** Dataset records follows **

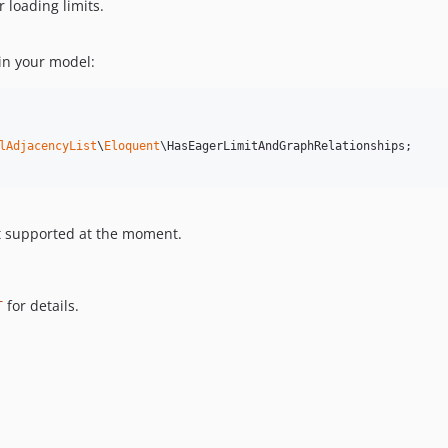
 loading limits.
 in your model:
lAdjacencyList
\
Eloquent
\HasEagerLimitAndGraphRelationships;

ot supported at the moment.
T
for details.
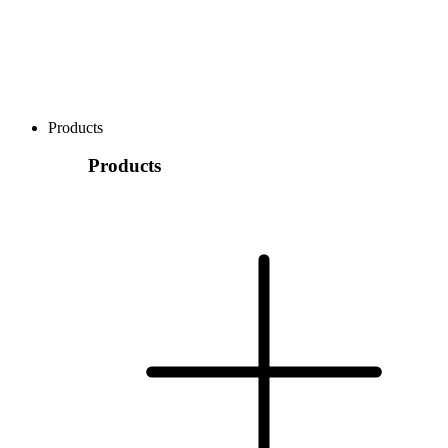
Products
Products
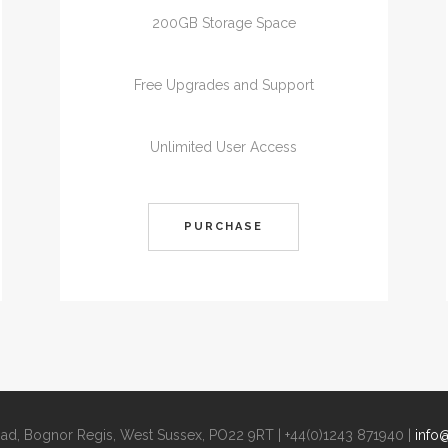
200GB Storage Space
Free Upgrades and Support
Unlimited User Access
PURCHASE
Road, Bognor Regis, West Sussex, PO22 9RT | +44(0)1243 871940 |
info@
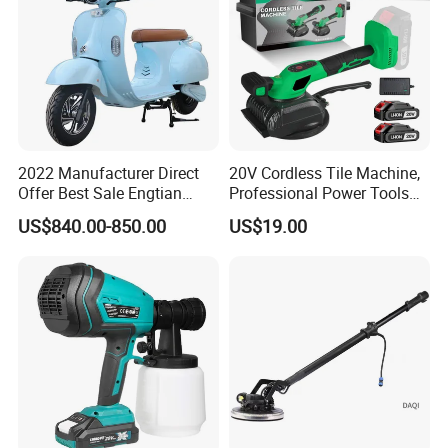
2022 Manufacturer Direct
20V Cordless Tile Machine,
Offer Best Sale Engtian
Professional Power Tools
Electric Motorcycle Electric
for The Floor Work, Support
US$840.00-850.00
US$19.00
Motorcycle
OEM/ODM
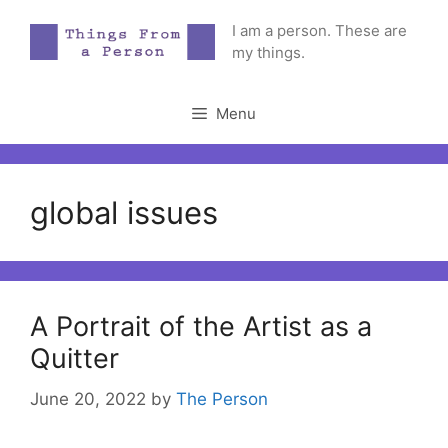
Skip
I am a person. These are
to
my things.
content
Menu
global issues
A Portrait of the Artist as a
Quitter
June 20, 2022
by
The Person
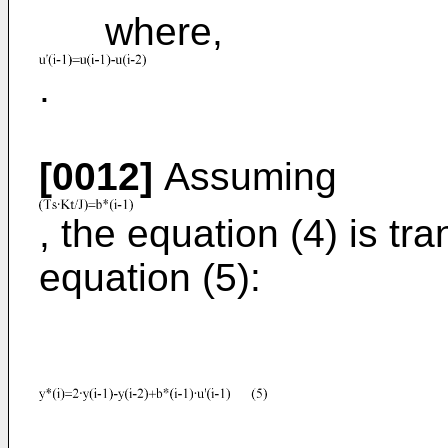
where,
.
[0012]
Assuming
, the equation (4) is tr
equation (5):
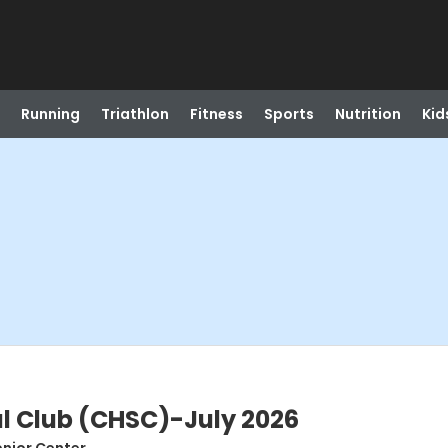
Running
Triathlon
Fitness
Sports
Nutrition
Kid
l Club (CHSC)-July 2026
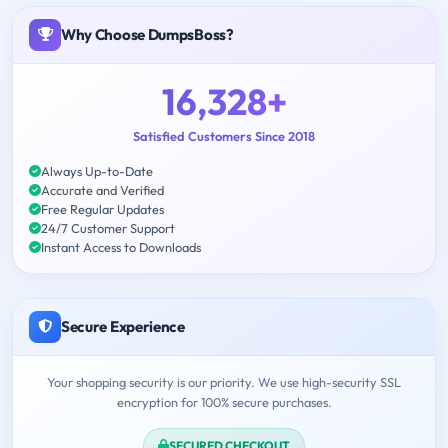
Why Choose DumpsBoss?
16,328+
Satisfied Customers Since 2018
Always Up-to-Date
Accurate and Verified
Free Regular Updates
24/7 Customer Support
Instant Access to Downloads
Secure Experience
Your shopping security is our priority. We use high-security SSL
encryption for 100% secure purchases.
SECURED CHECKOUT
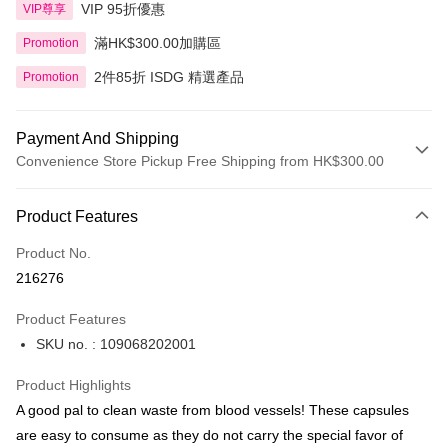
VIP 95折優惠
VIP尊享
滿HK$300.00加購區
Promotion
2件85折 ISDG 精選產品
Promotion
Payment And Shipping
Convenience Store Pickup Free Shipping from HK$300.00
Payment Method
Product Features
Credit Card
Product No.
Apple Pay
216276
AlipayHK
Product Features
PayMe
SKU no. : 109068202001
WeChat Pay
Product Highlights
BoC Pay
A good pal to clean waste from blood vessels! These capsules
are easy to consume as they do not carry the special favor of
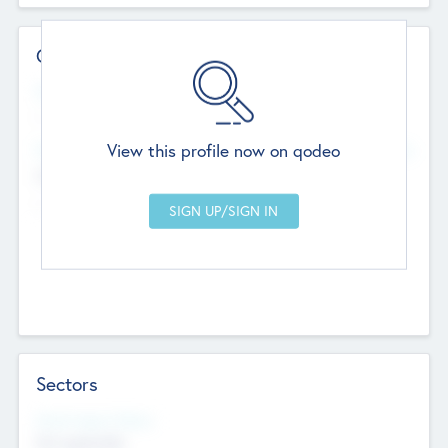
Contact Details
Website
--
View this profile now on qodeo
Head Office
Add Offices
Chandigarh, India
--
Sectors
Social Impact Status
Not applicable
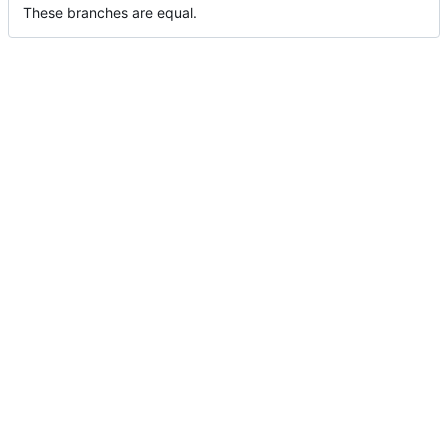
These branches are equal.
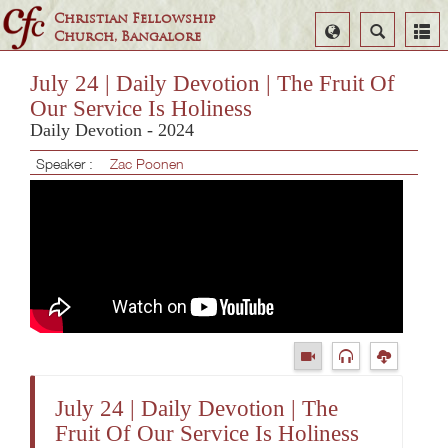
Christian Fellowship
Select
Search
Church, Bangalore
Language
July 24 | Daily Devotion | The Fruit Of
Our Service Is Holiness
Daily Devotion - 2024
Speaker :
Zac Poonen
July 24 | Daily Devotion | The
Fruit Of Our Service Is Holiness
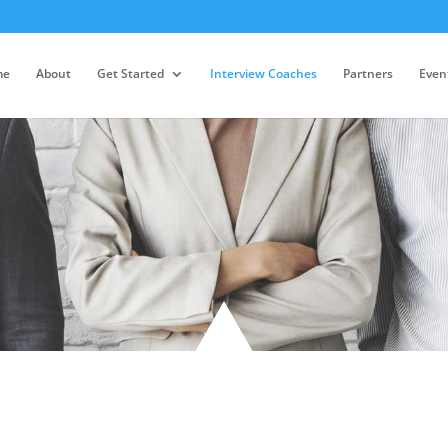
me
About
Get Started
Interview Coaches
Partners
Even
Team Members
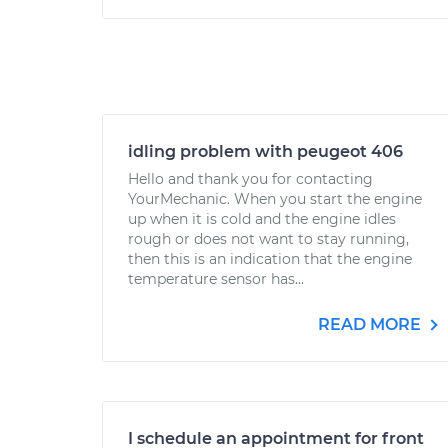
idling problem with peugeot 406
Hello and thank you for contacting
YourMechanic. When you start the engine
up when it is cold and the engine idles
rough or does not want to stay running,
then this is an indication that the engine
temperature sensor has...
READ MORE
I schedule an appointment for front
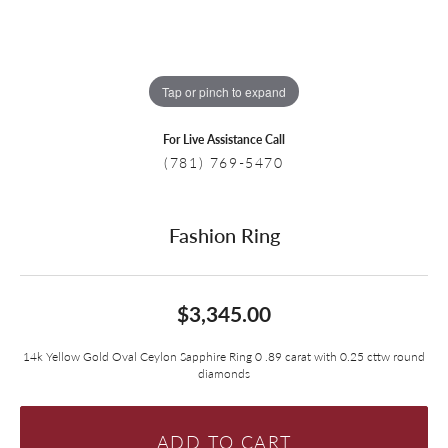
Tap or pinch to expand
For Live Assistance Call
(781) 769-5470
Fashion Ring
$3,345.00
14k Yellow Gold Oval Ceylon Sapphire Ring 0 .89 carat with 0.25 cttw round
diamonds
ADD TO CART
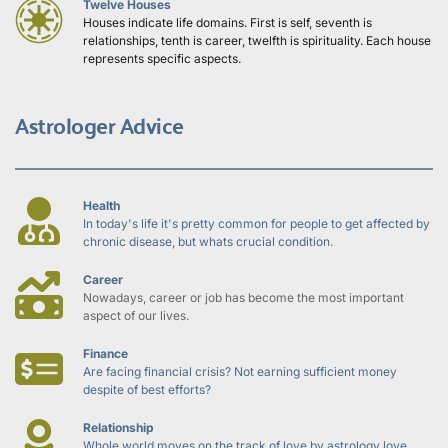
Twelve Houses
Houses indicate life domains. First is self, seventh is 
relationships, tenth is career, twelfth is spirituality. Each house 
represents specific aspects.
Astrologer Advice
Health
In today's life it's pretty common for people to get affected by 
chronic disease, but whats crucial condition.
Career
Nowadays, career or job has become the most important 
aspect of our lives.
Finance
Are facing financial crisis? Not earning sufficient money 
despite of best efforts?
Relationship
Whole world moves on the track of love by astrology love 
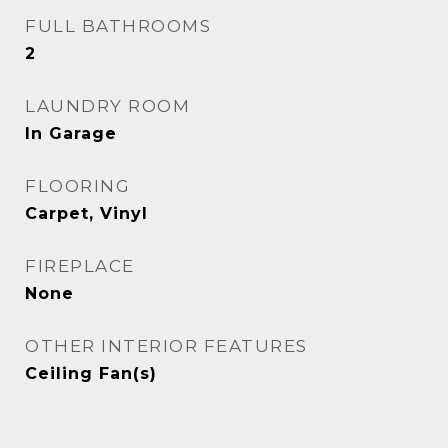
FULL BATHROOMS
2
LAUNDRY ROOM
In Garage
FLOORING
Carpet, Vinyl
FIREPLACE
None
OTHER INTERIOR FEATURES
Ceiling Fan(s)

** End of Dataset records **

# What to work on
Pick out every line in the rows above that contains the string "Houses", and copy each one. Case counts.

# Result of the task
Twelve Houses
Houses indicate life domains. First is self, seventh is 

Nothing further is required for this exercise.